An Early Strategy for Control and Social Division


Sectarianism in Syria was not the result of historical coincidence, nor a spontaneous eruption of old divisions.

Under Hafez al-Assad, sectarianism in Syria was not accidental. It was a deliberate political strategy used to divide society and maintain control.

Under Hafez al-Assad, it was a carefully designed political tool, used early as a method of control, social restructuring, and fear management.


Two pairs of men standing apart in an empty space, each man pointing at the person opposite him, creating a mirrored confrontation.
Control works best when blame is redirected sideways.

What made this strategy especially dangerous was that it was never presented as explicit sectarianism. It was introduced as a system of safety.

No religious slogans were raised, and no official policy announced division. Yet the structure that was built turned sectarianism into an unspoken daily reality.


From the moment he came to power, Hafez al-Assad understood a core truth of authoritarian rule:

A unified society is difficult to control, while a divided one is easier to dominate.


Open division, however, provokes resistance. So the division had to be planted quietly, in a way that led people to reproduce it themselves without realizing it.


The strategy began inside state institutions.


The security services and the army were not built only on loyalty to the regime, but on narrow networks of trust based on affiliation, kinship, and shared fear.

Appointments were not determined by competence alone, but by guarantees against rebellion.


In this way, the state ceased to function as a neutral entity. It became an imbalanced web of relationships.

A network in which some people felt their existence depended on the regime, while others felt the regime did not belong to them.


Sectarianism here was not a discourse. It was a feeling.

A feeling that opportunities were not equal.

That protection was not universal.

That mistakes were not judged the same way for everyone.

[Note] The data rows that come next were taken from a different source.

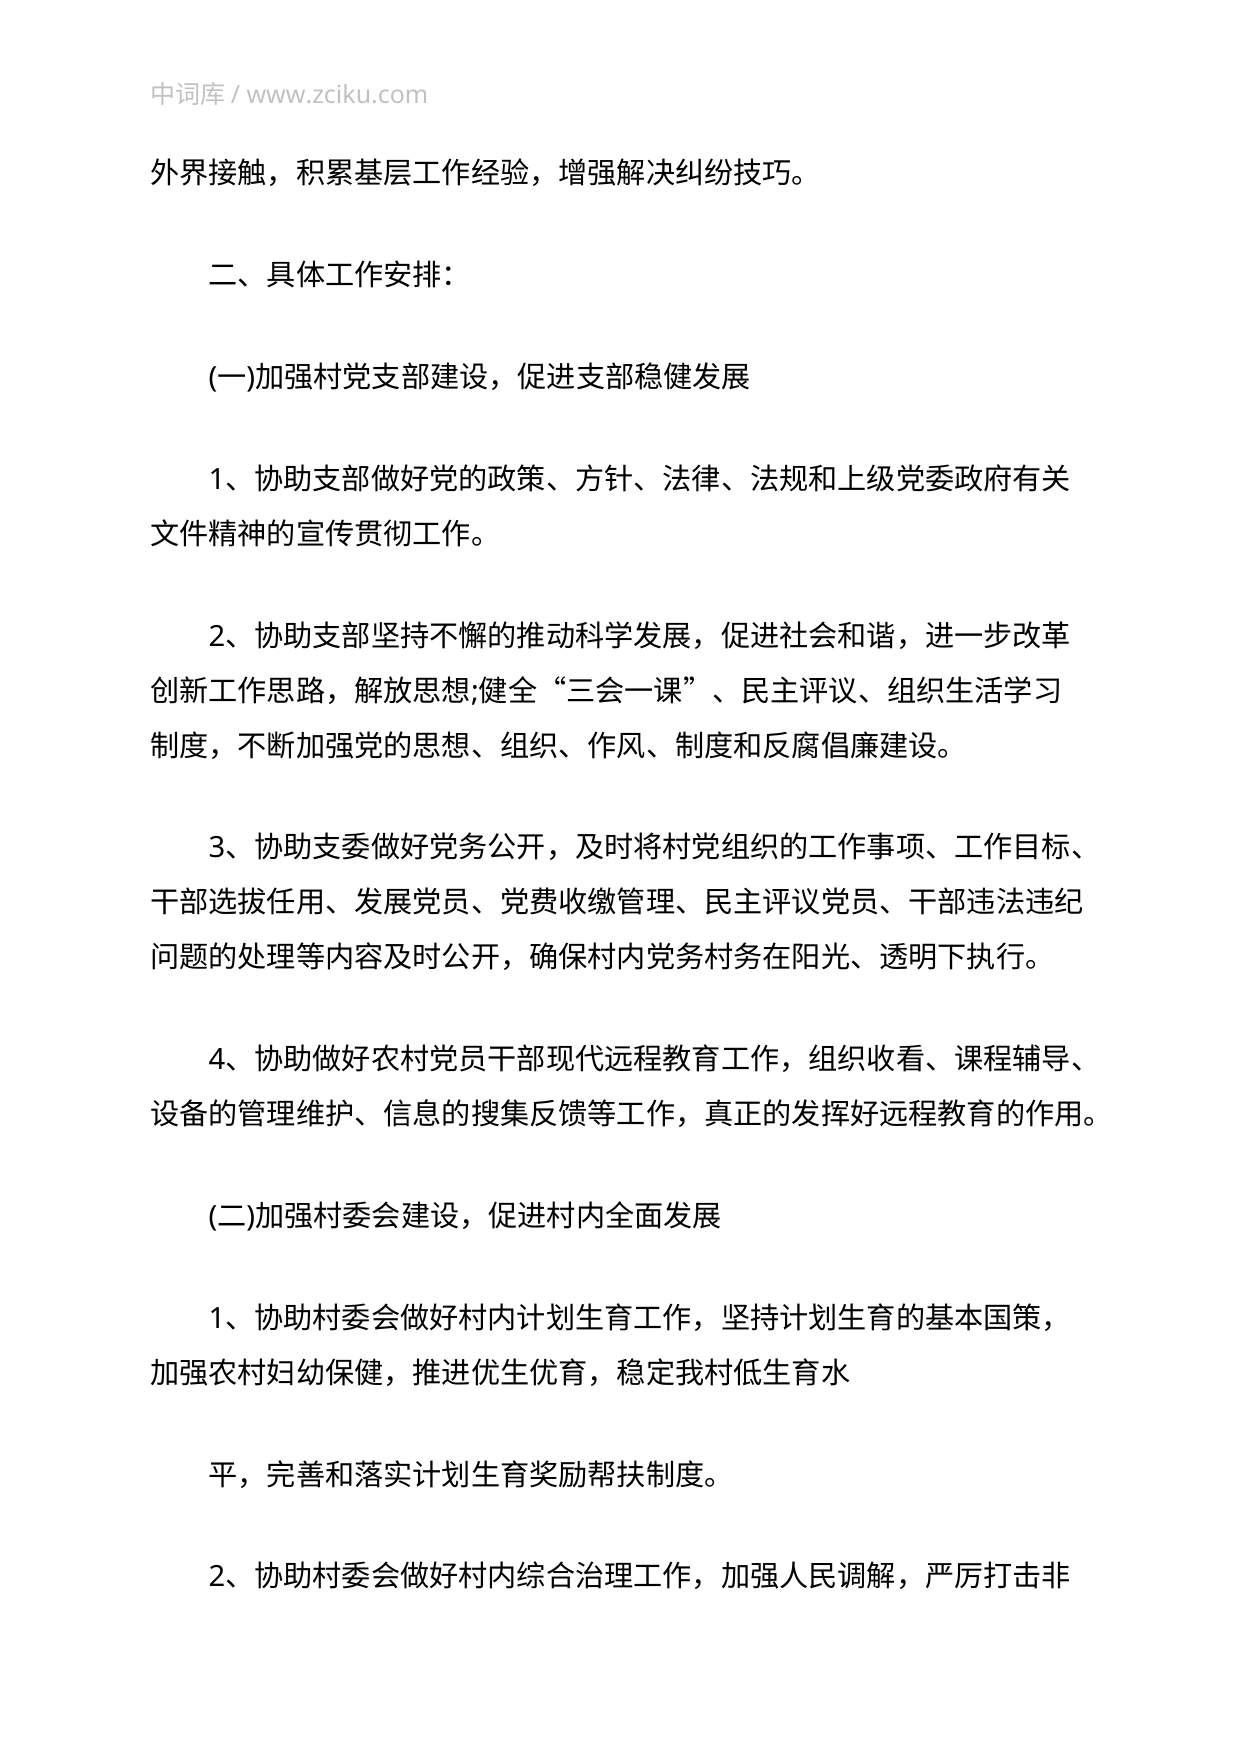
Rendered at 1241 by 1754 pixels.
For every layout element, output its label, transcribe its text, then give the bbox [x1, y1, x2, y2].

text 1、协助村委会做好村内计划生育工作，坚持计划生育的基本国策，加强农村妇幼保健，推进优生优育，稳定我村低生育水 [150, 1294, 1090, 1392]
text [150, 150, 1090, 192]
text 1、协助支部做好党的政策、方针、法律、法规和上级党委政府有关文件精神的宣传贯彻工作。 [150, 456, 1090, 553]
text 二、具体工作安排： [150, 252, 1090, 294]
text 3、协助支委做好党务公开，及时将村党组织的工作事项、工作目标、干部选拔任用、发展党员、党费收缴管理、民主评议党员、干部违法违纪问题的处理等内容及时公开，确保村内党务村务在阳光、透明下执行。 [150, 824, 1090, 976]
text (二)加强村委会建设，促进村内全面发展 [150, 1192, 1090, 1235]
text 4、协助做好农村党员干部现代远程教育工作，组织收看、课程辅导、设备的管理维护、信息的搜集反馈等工作，真正的发挥好远程教育的作用。 [150, 1036, 1090, 1133]
text 平，完善和落实计划生育奖励帮扶制度。 [150, 1451, 1090, 1493]
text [150, 1553, 1090, 1595]
text (一)加强村党支部建设，促进支部稳健发展 [150, 353, 1090, 396]
text 2、协助支部坚持不懈的推动科学发展，促进社会和谐，进一步改革创新工作思路，解放思想;健全“三会一课”、民主评议、组织生活学习制度，不断加强党的思想、组织、作风、制度和反腐倡廉建设。 [150, 612, 1090, 764]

At the same time, any unifying national identity that could transcend these divisions was systematically dismantled.

Political parties were emptied of meaning.

Unions were subordinated.

Civil society was weakened or eliminated.


When shared public spaces disappear, people search for alternative sources of safety.

Most often, that safety is found in smaller identities: family, sect, region.


In this way, the regime did not need to impose sectarianism directly.

The environment itself pushed people toward it.


More dangerously, the regime positioned itself as the arbiter between these divisions.

It created uneven tensions and then presented itself as the guarantor of stability.


It did not prevent division. It managed it.


Each group was made to fear the other.

Each side was convinced that the fall of the regime would mean domination by the other.


Thus, fear of authoritarianism was transformed into fear of society itself.


This strategy not only destroyed trust between people. It distorted their understanding of politics, the state, and citizenship.

The citizen no longer saw the state as a protector of all, but as a party to the conflict.

The other was no longer seen as a partner, but as a competitor for safety.


Over time, sectarianism became an unspoken language.

It appeared in jokes, in hints, in caution, and in silence.

Even those who rejected it intellectually found themselves affected by it behaviorally.


Most dangerous of all, this legacy did not end with the departure of Hafez al-Assad.

Sectarianism, planted as a tool of rule, became an open social wound.

A wound that lives in memory, fear, and mistrust.


Dismantling this legacy does not happen through denial, mutual accusations, or hollow slogans of unity.

It begins with understanding how and why it was planted, and who benefits from its survival.


Sectarianism was not a Syrian destiny. It was a policy.

And policies can be dismantled, but only when they are confronted as instruments of power, not as identities.


Rebuilding Syrian society does not begin by erasing difference, but by removing it from the realm of fear.

It requires separating people from the roles imposed on them within a system of control.


When Syrians understand that sectarianism was not their protection, but their constraint,

the first real path opens toward a society not governed by fear, and not divided in order to be ruled.